Exploiting the weaknesses of their physicality can defy the mythology of the Cloud, revealing how ironic and earthly it is, thus reducing the immense hierarchical gap that separates us – Users – from tech corporations.
Cloud Zoo is an interactive installation that functions as a collateral reading of the Cloud’s structure through its surroundings. It is a semi-fictional diorama where nature interacts and merges with the physical body of the Cloud, creating a new landscape of unexpected connections, defying geographical limitations. The goal is to reduce the seemingly infinite size of the digital realm to a scale that is more relatable to humans, exploiting its own physicality.
Every single action we take online is far from being immaterial and ethereal as we may seem to believe. In fact, it triggers a chain of events that mostly takes place inside windowless data centers and through cables buried underground or submerged underwater.
Data centers, the physical appearance of the cloud, are the paradigm of infrastructural facilities of the 21st century.

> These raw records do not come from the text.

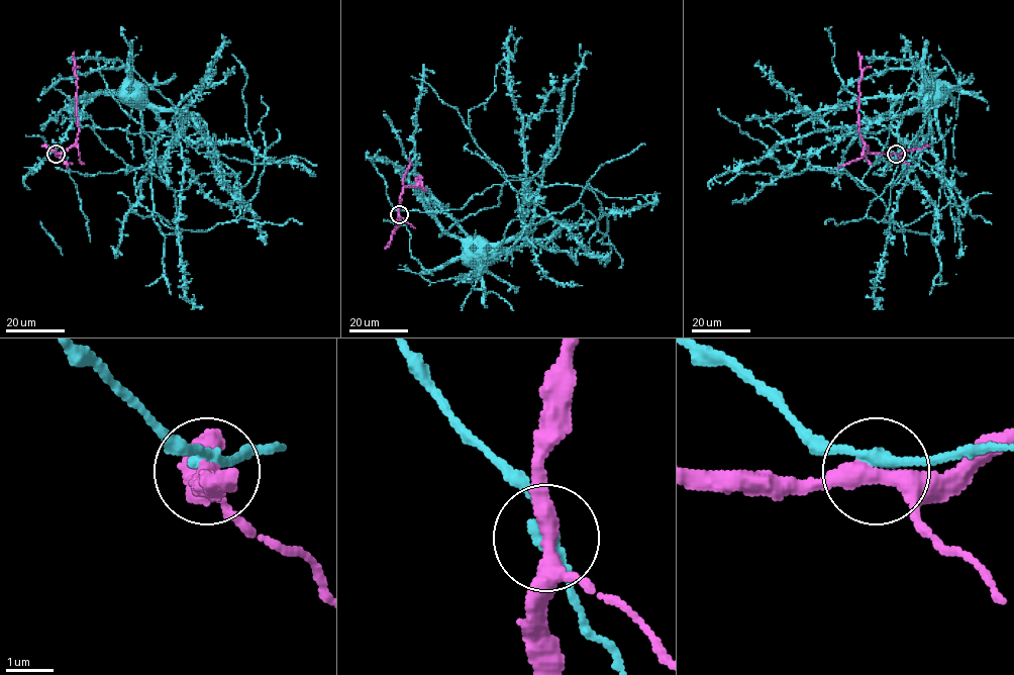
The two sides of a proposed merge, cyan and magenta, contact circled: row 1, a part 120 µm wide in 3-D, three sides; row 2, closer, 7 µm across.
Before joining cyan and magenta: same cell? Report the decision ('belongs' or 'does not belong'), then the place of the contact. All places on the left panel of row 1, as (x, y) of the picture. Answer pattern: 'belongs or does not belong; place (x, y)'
does not belong; place (56, 154)

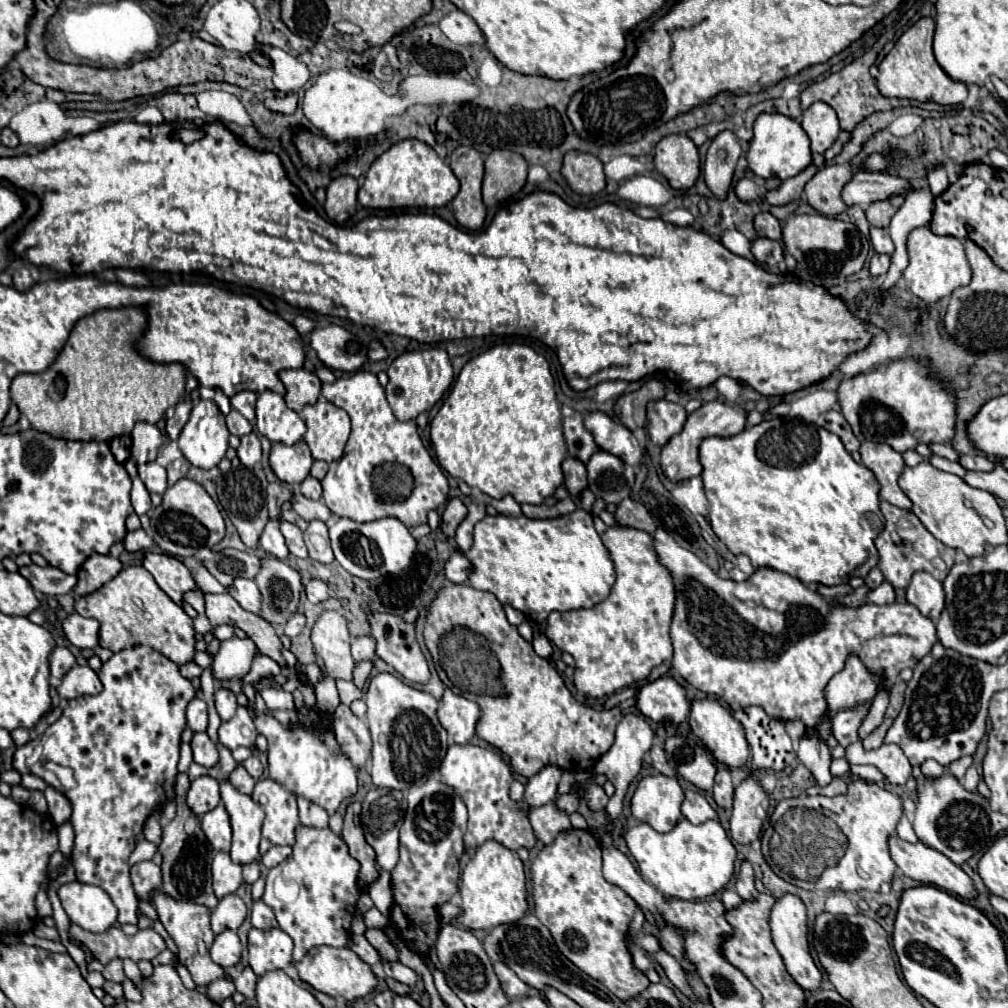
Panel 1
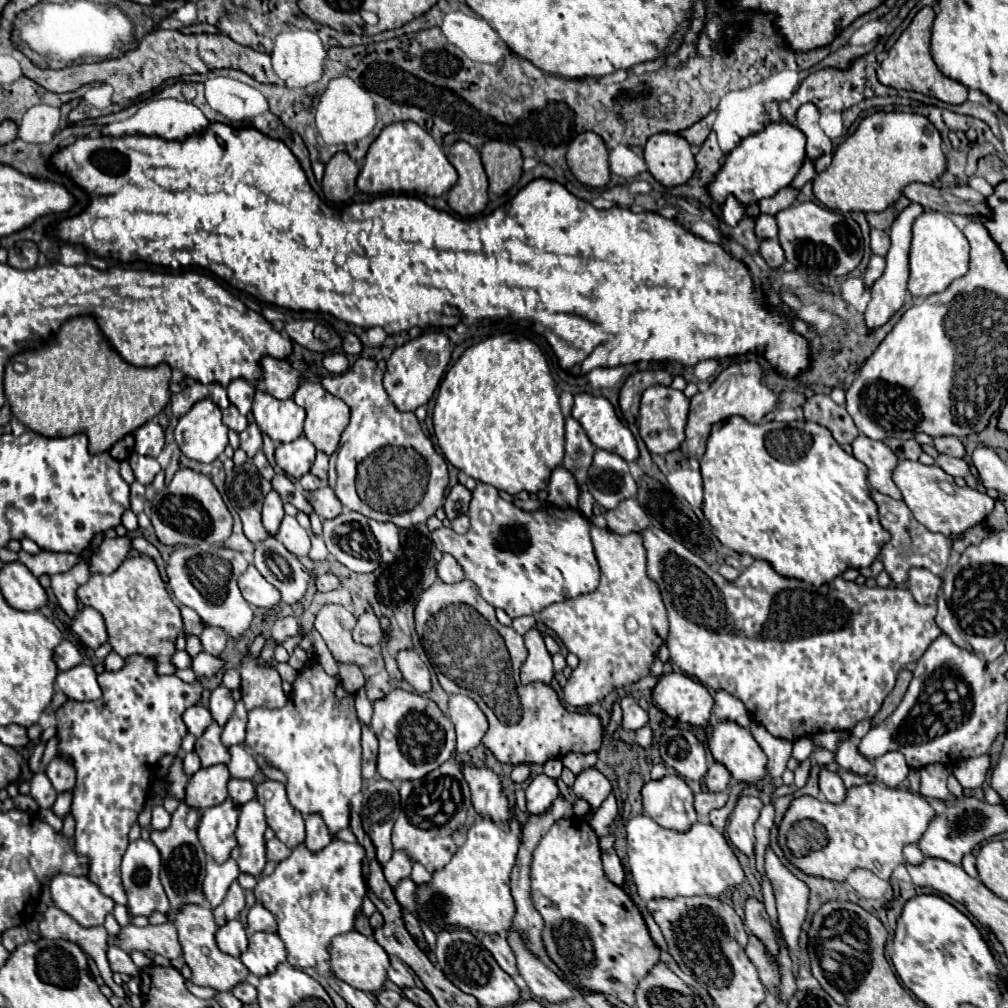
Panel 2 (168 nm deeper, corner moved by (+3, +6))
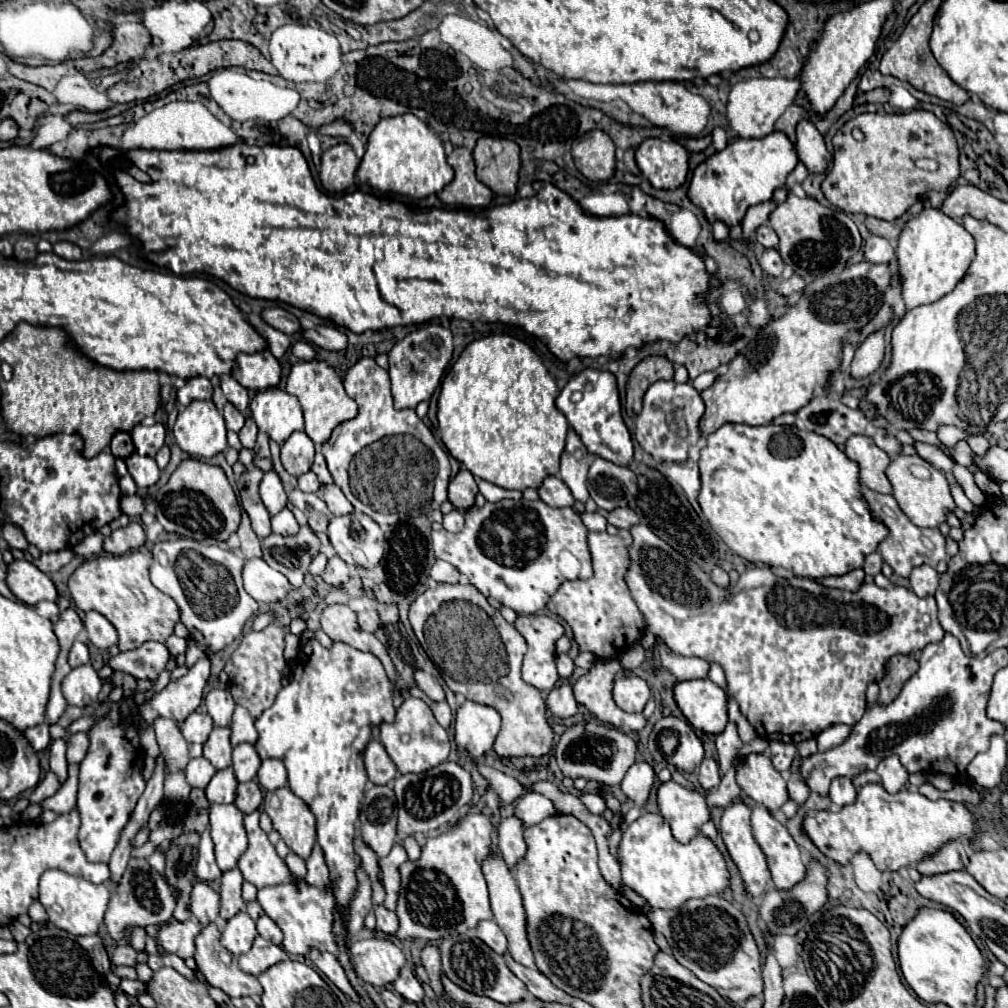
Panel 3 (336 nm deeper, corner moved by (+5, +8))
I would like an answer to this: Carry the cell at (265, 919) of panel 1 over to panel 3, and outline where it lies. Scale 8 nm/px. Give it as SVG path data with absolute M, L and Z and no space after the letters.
M262 916L262 918L256 920L256 924L258 924L258 934L262 938L266 938L268 942L274 942L276 946L282 944L282 932L280 932L280 928L276 926L276 922L272 918Z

There is a secrecy to them, a mysterious aura, that heavily contributes to shape the common idea of the digital realm to be immaterial and ethereal. The cloud is not supposed to be touched, heard nor seen, as its abstract bits of information float in a very distant place from us. One of the most rapidly expanding industries in the last decades is pushed to fit in our collective imagination as something that does not pollute, make sounds, fill space or even touch the ground. Usually embracing the warehouse aesthetic, the physical appearance of such places does not express their great significance on what it means to exist today.
However, acknowledging their very physicality is key to understand how these ubiquitous complex systems work and relate to us. Just imagine the sound of ten thousand fans spinning. This is just one part of the physical counterpart of what happens online. It is the endless hum of the air conditioning systems of the data center that run 24/7/365 to cool down our digital selves. Again, if you were to follow the wires of your Internet cable from the wall of your house you may eventually end up finding yourself in a data center in the middle of nowhere on the other side of the planet. Lack of clarity about the infrastructures that drive many aspects of our daily lives in the background is something to take into account, since the role they play in our lives is exponentially growing, and we are left behind. Just to put things into perspective, 90% of the world’s data has been created in the last two years alone.
The unprecedented rate at which these new technologies are spreading is, in fact, too fast for us to be able to consume and internalize. In the last decade, the biggest companies of the world by market capitalization became Apple, Amazon, Alphabet, Microsoft and Facebook, dethroning the oil giants like Shell and ExxonMobil. The information industry is now the new petroleum industry.
My aim is to tear apart the impenetrable layer of secrecy and strict control that overlooks the information industry. This is meant to open it up to a more accessible and approachable understanding, possibly allowing further different interpretations from and for those who do not have access to the unmanned zones of the cloud.